- **INPUT RECORDS**:
----
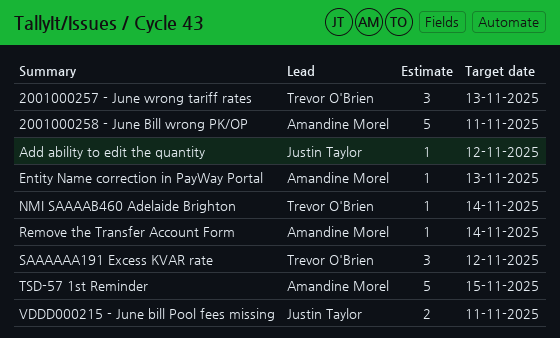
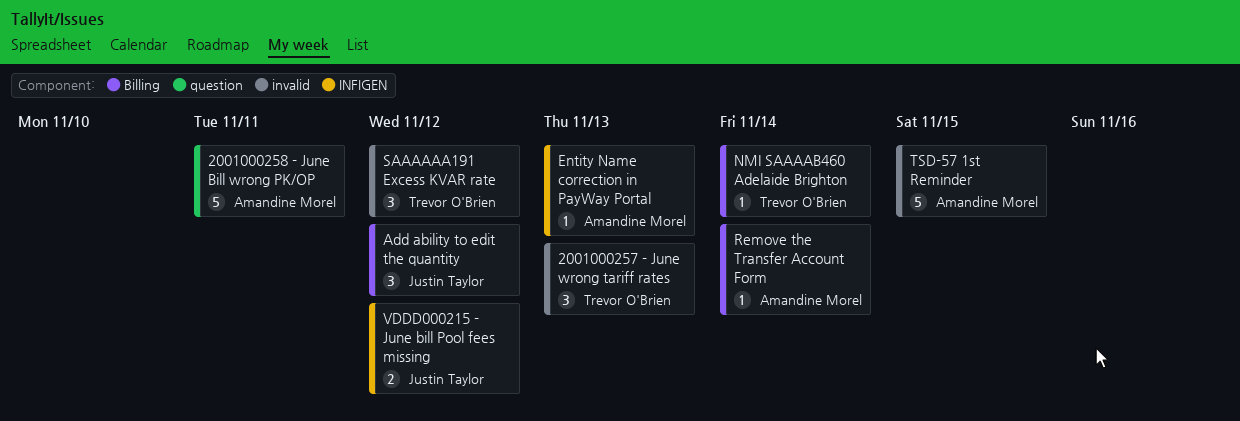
Add ability to edit the quantity, estimate: 1 -> 3
VDDD000215 - June bill Pool fees missing, due: Nov 11 -> Nov 12

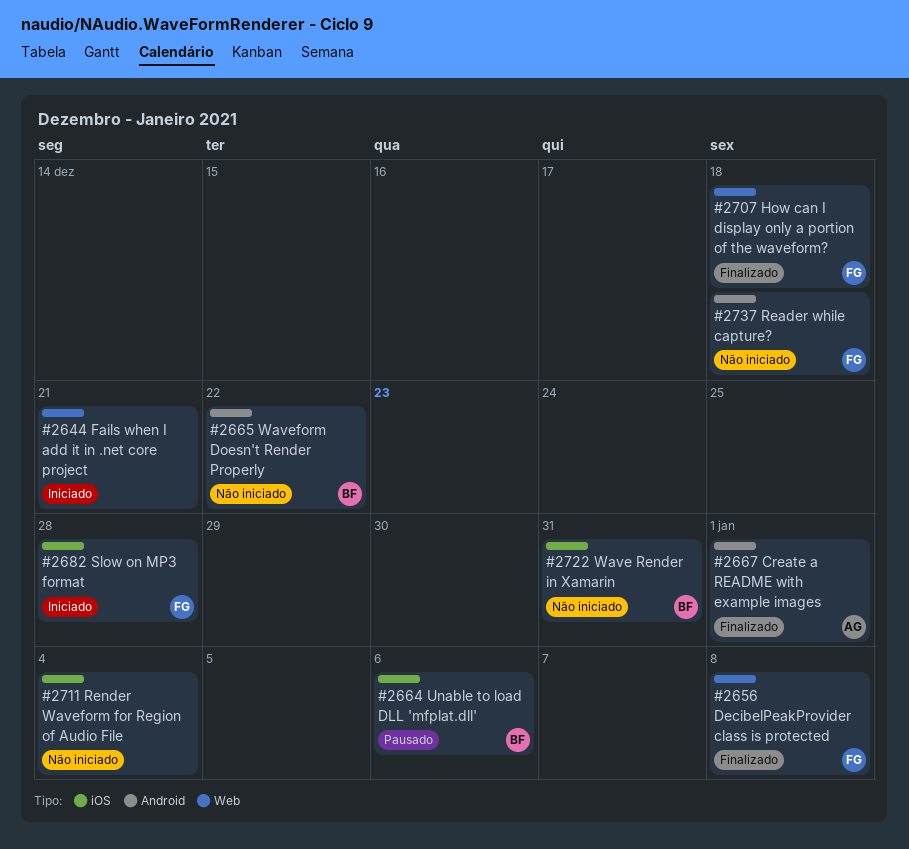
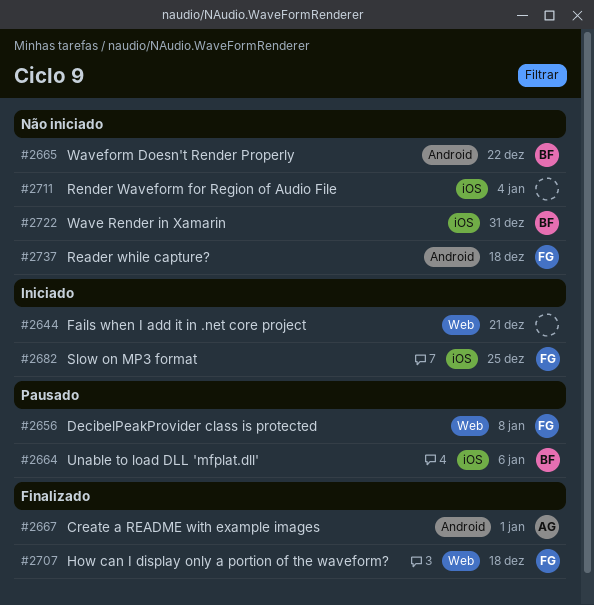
#2656, status: Finalizado -> Pausado
#2682, due: Dec 28 -> Dec 25

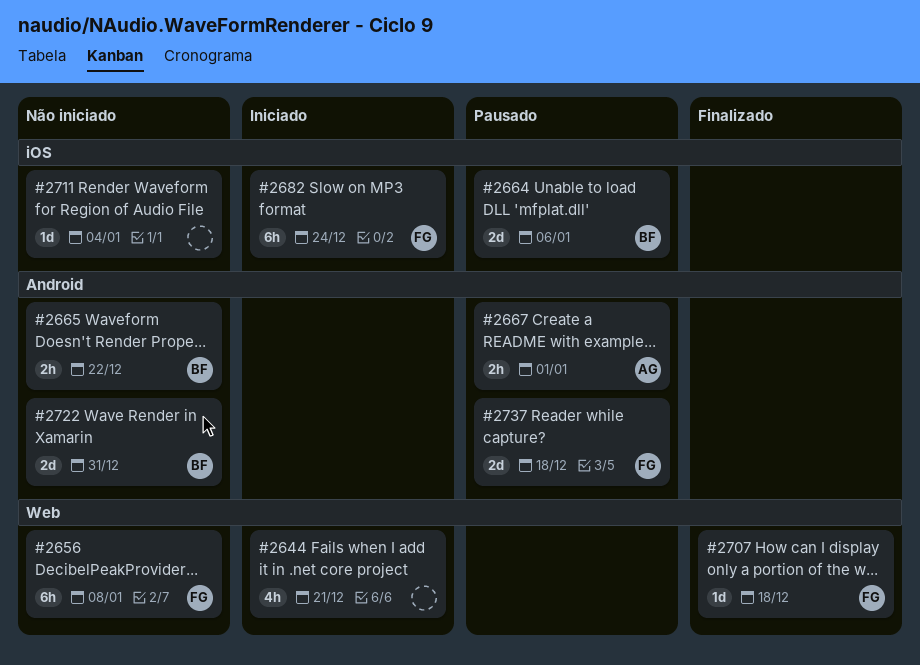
#2656, status: Pausado -> Não iniciado
#2667, status: Finalizado -> Pausado
#2682, due: Dec 25 -> Dec 24
#2722, label: iOS -> Android
#2737, status: Não iniciado -> Pausado

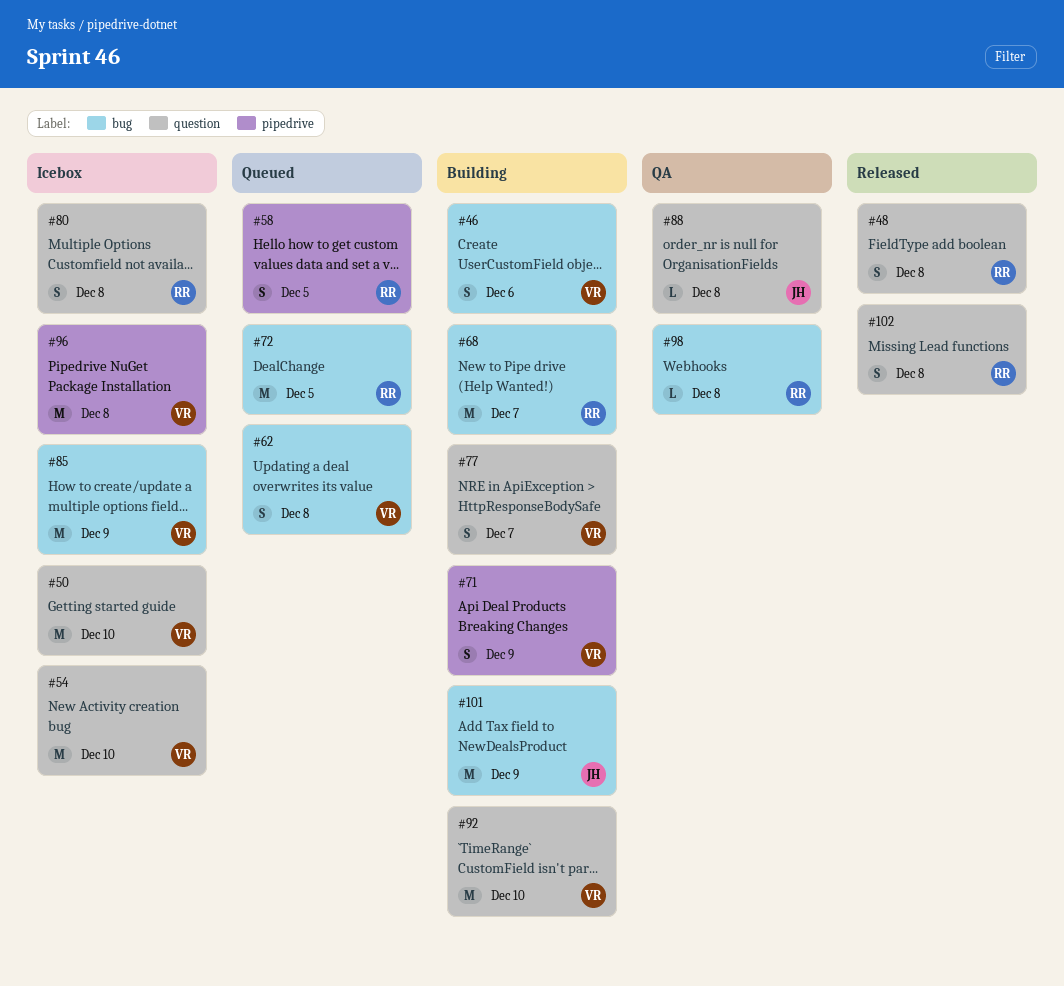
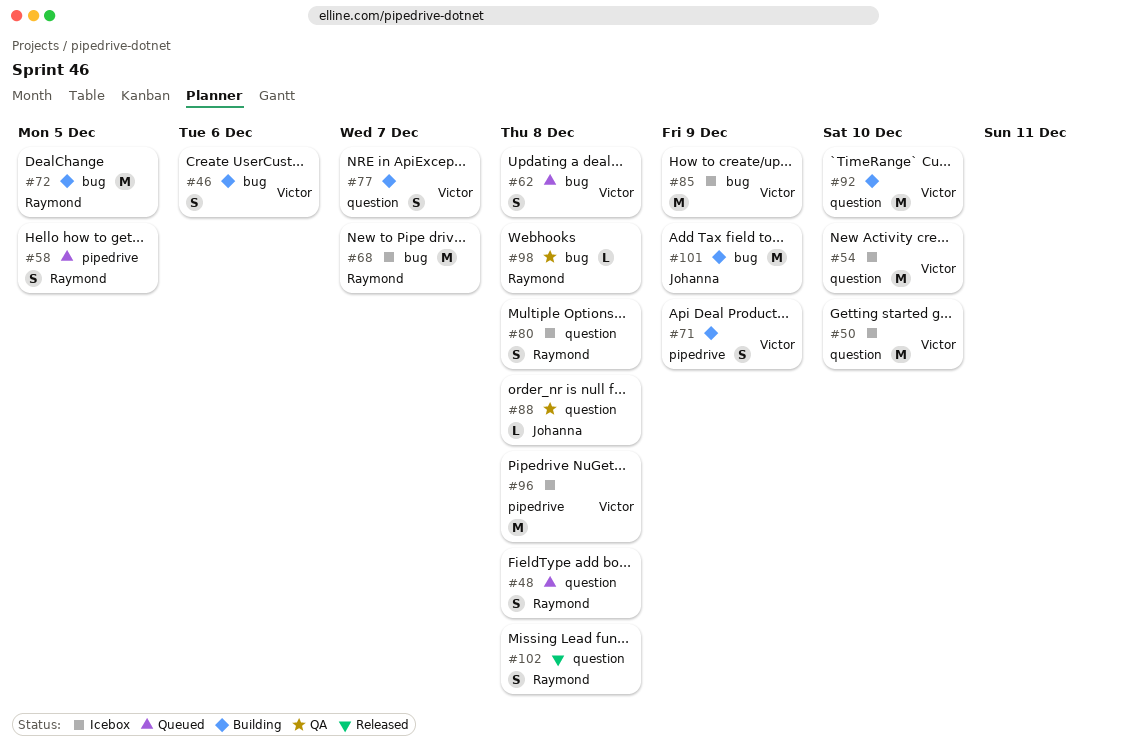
#48, status: Released -> Queued
#68, status: Building -> Icebox
#72, status: Queued -> Building

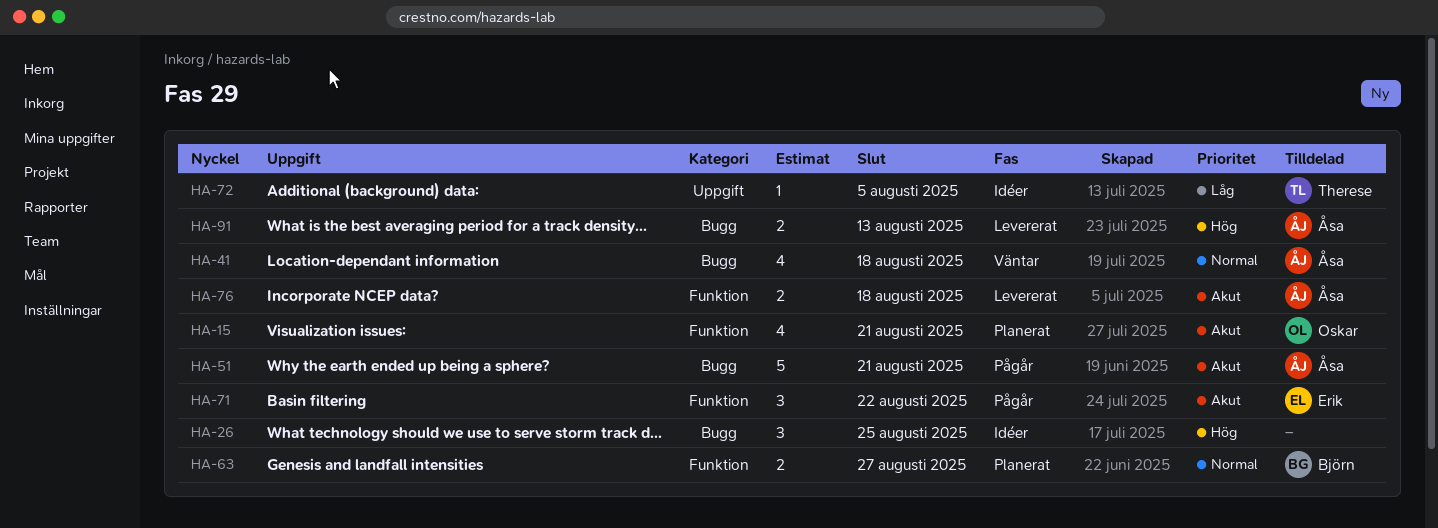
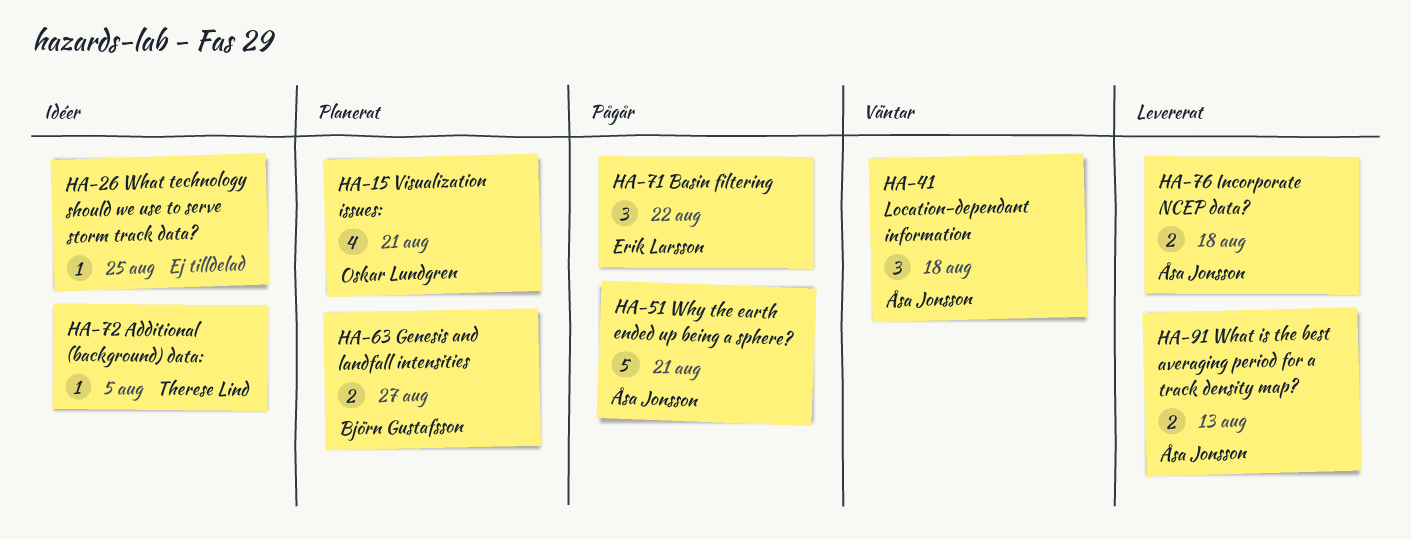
HA-26, estimate: 3 -> 1
HA-41, estimate: 4 -> 3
----
- **TASK STATEMENT**: Each line from the line containing "#2682, due: Dec 25 -> Dec 24" through the last line above must be written out exactly, and every picture must be omitted.

- **EXERCISE ANSWER**:
#2682, due: Dec 25 -> Dec 24
#2722, label: iOS -> Android
#2737, status: Não iniciado -> Pausado

#48, status: Released -> Queued
#68, status: Building -> Icebox
#72, status: Queued -> Building

HA-26, estimate: 3 -> 1
HA-41, estimate: 4 -> 3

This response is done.